Furthermore, “an inadvertent leaving of effects in a public place, whether or not an abandonment in the true sense of the word, can amount to a loss of any justified expectation of privacy.” W. LaFave, Search & Seizure (Sup. 1994) § 2.6, p. 94; see Wagner v. Hedrick, 181 W. Va. 482, 383 S.E.2d 286 (1989) (no reasonable expectation of privacy in personal effects removed by hospital personnel and left in hospital emergency room freely accessible to law enforcement officers, medical personnel and public in general); Sullivan v. District Court of New Hampshire, 384 Mass. 736, 742, 429 N.E.2d 335 (1981) (no reasonable expectation of privacy in jacket inadvertently left in common area of hospi*31tal). In the present case, the remnants of the defendant’s clothing were left on the side of the road, readily accessible to the public and law enforcement personnel.

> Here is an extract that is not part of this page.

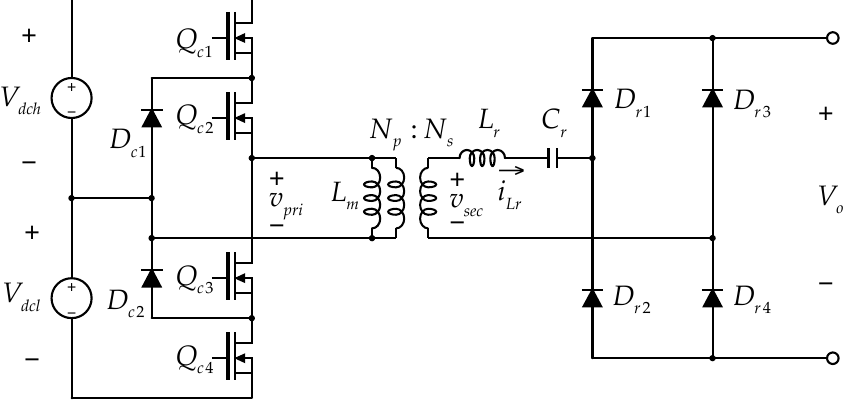
Figure 7. Circuit configuration of the LLC converter. Energies 2018 , 11 , 201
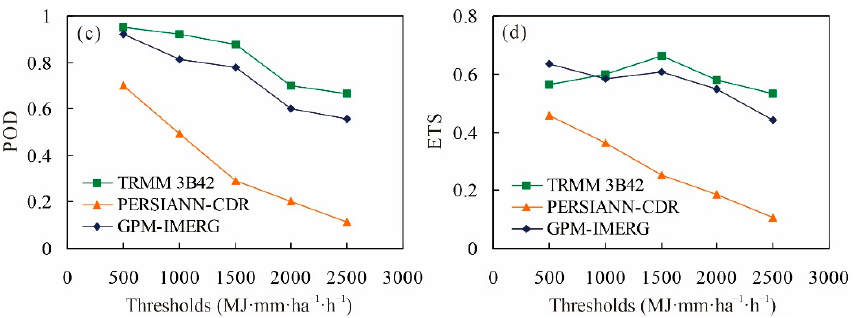
Figure 7. Changes in FBI ( a ), FAR ( b ), POD ( c ), and ETS ( d ) scores at different thresholds on the monthly scale.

Nor did the defendant retain an expectation of privacy in his burnt clothing merely because a police officer, rather than a passerby, happened to retrieve the remnants from the roadside. We have refused to recognize that one’s expectation of privacy depends upon who comes into possession of the property in question. “A person either has an objectively reasonable expectation of privacy or does not; what is objectively reasonable cannot, logically, depend on the source of the intrusion on his or her privacy.” State v. DeFusco, supra, 224 Conn. 638-39. Finally, an expectation of privacy does not attach to property merely because it may constitute incriminating evidence. See Rakas v. Illinois, 439 U.S. 128, 143 n.12, 58 L. Ed. 2d 387, 99 S. Ct. 421 (1978), reh. denied, 439 U.S. 1122, 99 S. Ct. 1035, 59 L. Ed. 2d 83 (1979) (noting that while a defendant may have a subjective expectation of privacy in incriminating evidence, that expectation is not one society is prepared to recognize as reasonable).
I dissent.

 It appears that the defendant’s wallet, on the other hand, which was also picked up from the roadside by the police, was retrieved by the defendant's wife the day after the incident.